# Lowrance Mark 4



## JACK_SMITH (Apr 27, 2008)

Anyone have experience with these GPS/Sonars? I just bought one, and am curious. Price looks to good to be true.


----------



## fsae99 (Apr 8, 2010)

200/83 sonar, gps, chartplotter, and micro SD card slot is a lot of features for 199.00. With a 3.5 inch screen you will end up zooming in and out to distinguish waypoints that are near each other. If you do not have gps or sonar now this would be far better than not having it.

One thing to note is that these do not have internal electronic compass, they rely on GPS. This makes getting directly on a waypoint a little difficult at slow speed. As you approach the waypoint the direction arrow will swing around.


----------



## fultonswimmer (Apr 14, 2010)

If this is one of the new Elite 4 compact units could you please tell me where you got it. No one in these parts knows anything about them, when they will be at retail outlets or pricing?
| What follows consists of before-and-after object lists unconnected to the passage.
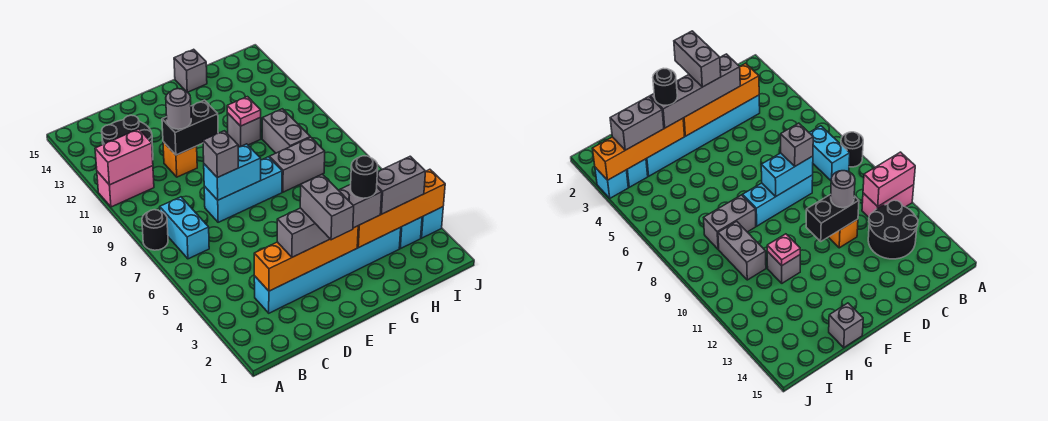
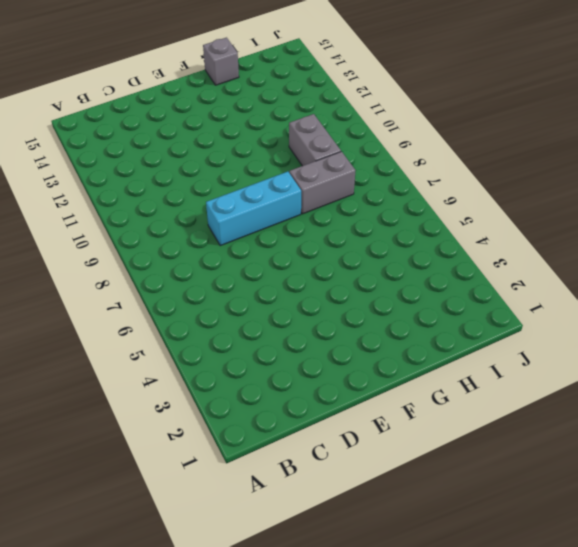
none -> black 1x1 round brick [142,210,168,250]
none -> pink 1x2 brick [97,166,154,207]
none -> cyan 1x2 brick [160,197,209,259]

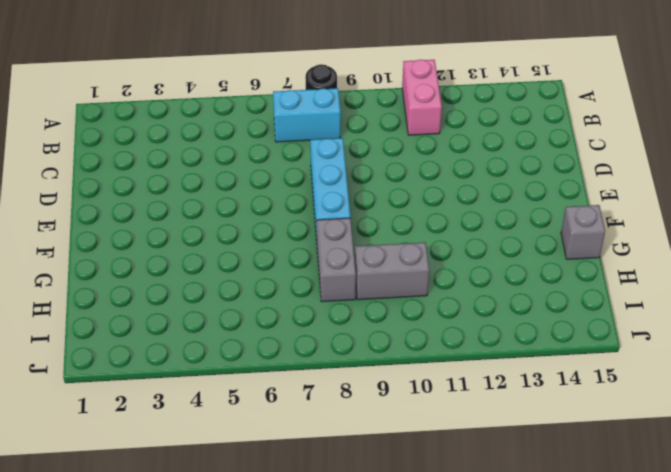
none -> black 2x2 round brick [102,115,153,157]
none -> cyan 1x6 brick [254,227,401,313]
none -> orange 1x1 brick [163,142,197,177]

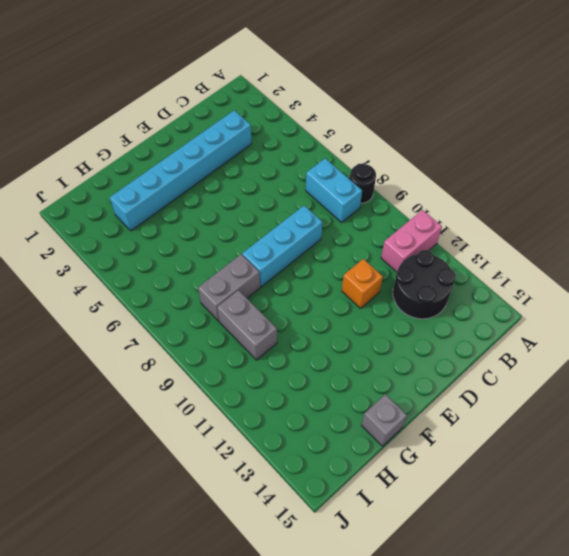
none -> grey 1x1 brick [227,113,261,147]
none -> cyan 1x1 brick [399,217,422,249]
none -> cyan 1x1 brick [421,207,443,238]

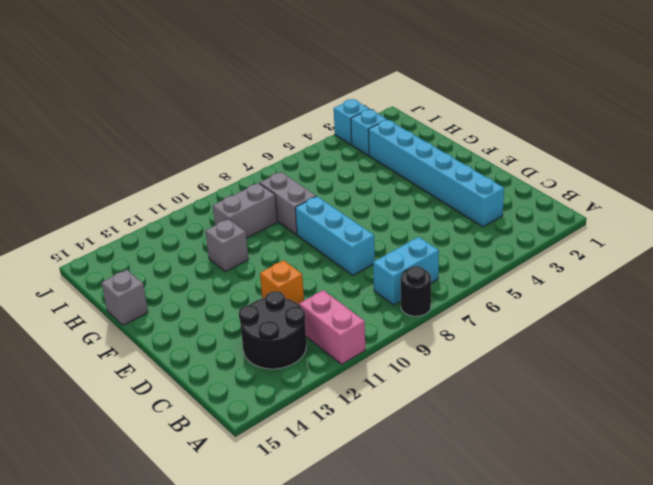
none -> pink 1x2 brick [95,129,153,185]
none -> orange 1x4 brick [254,226,358,291]
none -> cyan 1x2 brick [204,144,261,200]

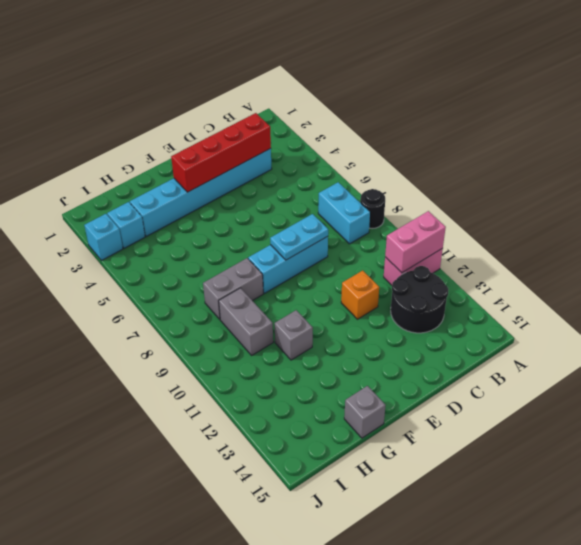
red 1x4 brick [171,113,271,192] -> orange 1x4 brick [254,226,358,291]
cyan 1x2 plate [270,214,328,260] -> cyan 1x2 brick [204,144,261,200]
none -> black 1x2 brick [162,100,218,155]
none -> orange 1x4 brick [357,169,445,248]
none -> pink 1x1 plate [227,97,261,126]

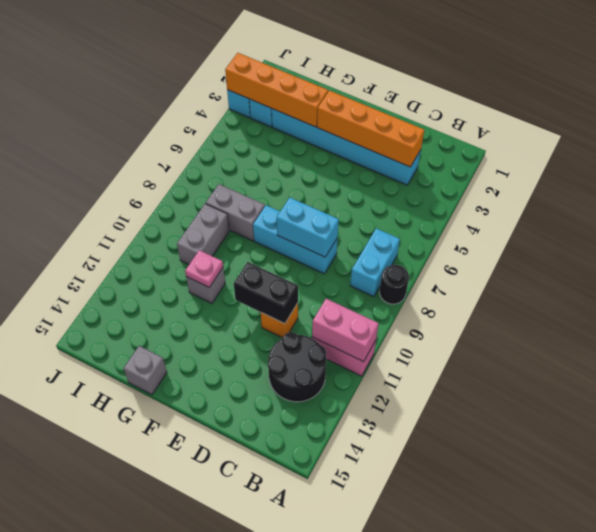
none -> grey 1x4 brick [277,184,382,257]
none -> grey 1x1 brick [203,131,238,178]
none -> grey 1x1 round brick [166,89,191,129]

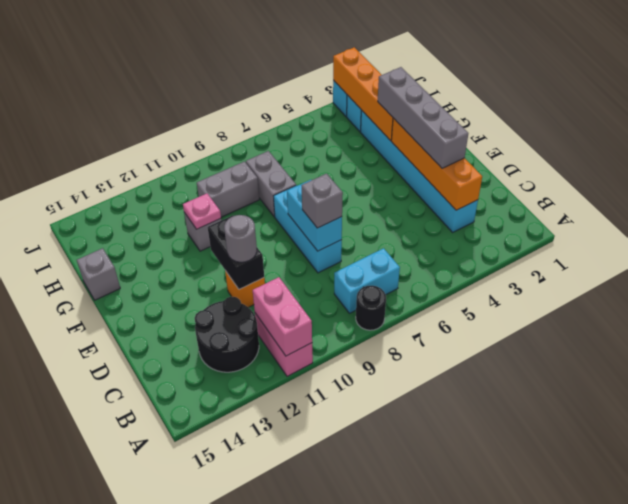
none -> grey 1x2 brick [377,156,426,214]
none -> grey 1x2 brick [300,174,354,240]
none -> black 1x1 round brick [351,156,378,198]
Lowrance advertises that they will be released in mid-January of 2012.....????
Thanks!


----------



## fsae99 (Apr 8, 2010)

I was only referring to Mark 4. The elite 4's are supposed to retail for about 400.00. The have the same features as mark 4 and only diff is color screen.

I have not seen any in stores.


----------



## tntwill (Aug 24, 2011)

color in bass pro next month theses things are cool for the price color is going to be around 249.00


----------